Gov. Kathy Hochul speaks at the LIRR new “East Side Access” terminal beneath Grand Central, May 31, 2022.
Ben Fractenberg/THE CITY
Environmental justice advocates argue that the bill offers another way for the state to further the goals of the Climate Leadership and Community Protection Act, which requires New York to achieve a carbon neutral economy by 2050, while prioritizing reducing pollution and greenhouse gas emissions in areas that need it most.
“The CLCPA doesn’t exist in a vacuum, as we know. We need bills like this to bolster the CLCPA because it literally will save lives,” said Anthony Karefa Rogers-Wright, director of environmental justice for New York Lawyers for the Public Interest. “This bill being signed into law would be a life-saving and a life-changing bill for so many New Yorkers that are surrounded by a myriad of attributes that result in exacerbated environmental racism.”
The CLCPA specifies that “disadvantaged communities,” a term still under review by the state, must receive at least 35% of the benefits — counted as total statewide spending — of clean and energy efficiency programs. Such communities would be subject to the analysis required under the cumulative impacts bill.
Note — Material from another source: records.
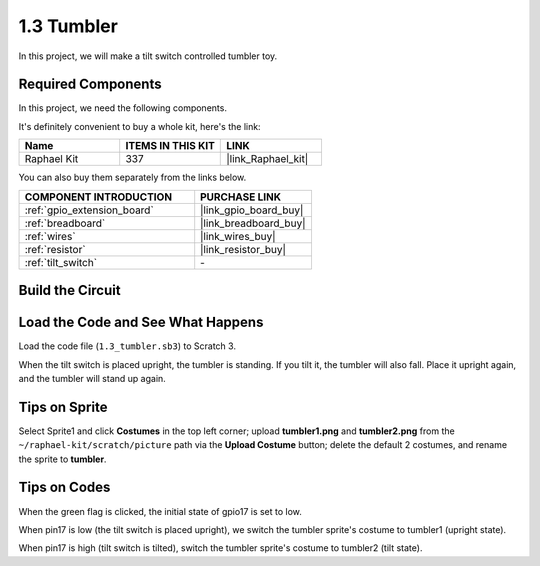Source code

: .. _1.3_scratch:

1.3 Tumbler
==================

In this project, we will make a tilt switch controlled tumbler toy.

.. image:: img/1.3_header.png

Required Components
------------------------------

In this project, we need the following components. 

.. image:: img/1.3_component.png

It's definitely convenient to buy a whole kit, here's the link: 

.. list-table::
    :widths: 20 20 20
    :header-rows: 1

    *   - Name	
        - ITEMS IN THIS KIT
        - LINK
    *   - Raphael Kit
        - 337
        - |link_Raphael_kit|

You can also buy them separately from the links below.

.. list-table::
    :widths: 30 20
    :header-rows: 1

    *   - COMPONENT INTRODUCTION
        - PURCHASE LINK

    *   - :ref:`gpio_extension_board`
        - |link_gpio_board_buy|
    *   - :ref:`breadboard`
        - |link_breadboard_buy|
    *   - :ref:`wires`
        - |link_wires_buy|
    *   - :ref:`resistor`
        - |link_resistor_buy|
    *   - :ref:`tilt_switch` 
        - \-

Build the Circuit
---------------------

.. image:: img/1.3_fritzing.png


Load the Code and See What Happens
-----------------------------------------

Load the code file (``1.3_tumbler.sb3``) to Scratch 3.

When the tilt switch is placed upright, the tumbler is standing. If you tilt it, the tumbler will also fall. Place it upright again, and the tumbler will stand up again.


Tips on Sprite
----------------
Select Sprite1 and click **Costumes** in the top left corner; upload **tumbler1.png** and **tumbler2.png** from the ``~/raphael-kit/scratch/picture`` path via the **Upload Costume** button; delete the default 2 costumes, and rename the sprite to **tumbler**.

.. image:: img/1.3_add_tumbler.png

Tips on Codes
--------------

.. image:: img/1.3_title2.png
  :width: 400

When the green flag is clicked, the initial state of gpio17 is set to low.

.. image:: img/1.3_title4.png
  :width: 400

When pin17 is low (the tilt switch is placed upright), we switch the tumbler sprite's costume to tumbler1 (upright state).

.. image:: img/1.3_title3.png
  :width: 400

When pin17 is high (tilt switch is tilted), switch the tumbler sprite's costume to tumbler2 (tilt state).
If Hochul signs the bill, DEC would need to set specific rules before being able to implement the law, including coming up with a definition for what constitutes a “disproportionate and inequitable pollution burden,” as the bill says.
New York would be the second state — after New Jersey — to have such strict rules on the books.
Green Laws Stuck on Red
Meanwhile, as the legislative session winds down, other climate bills are still up in the air.
For instance, the Build Public Renewables Act, which would authorize the New York Power Authority to build renewable electricity generation and sell the energy to residential customers, was amended last week in an attempt to ameliorate concerns about creating an uneven playing field for the renewable development market. A Senate Committee advanced the amended bill Tuesday.

A waste transfer station on Liberty Avenue in Jamaica, Queens. July 27, 2021.
Christine Chung/THE CITY
Supporters — notably a group of environmental organizations and DSA chapters known as the Public Power NY Coalition — say that proposal would help ensure the state achieves its CLCPA mandates of 70% renewable energy by 2030 and zero emissions electricity by 2040.
Several pieces of legislation aiming to decarbonize buildings — which account for a third of emissions in the state — are uncertain.
The fate of the All Electric Buildings Act, which would require new buildings across the state to be all-electric — similar to a local law New York City passed last year — is unclear.
And the Assembly has yet to vote on a bill that would update building codes and appliance efficiency standards in an effort to conserve energy.
But a newly introduced bill aiming to decarbonize buildings by encouraging the development of efficient, zero-emissions thermal energy networks — which can use green methods for heat — may have some legs, sources say. An array of environmental and labor groups, as well as utility companies, are supportive.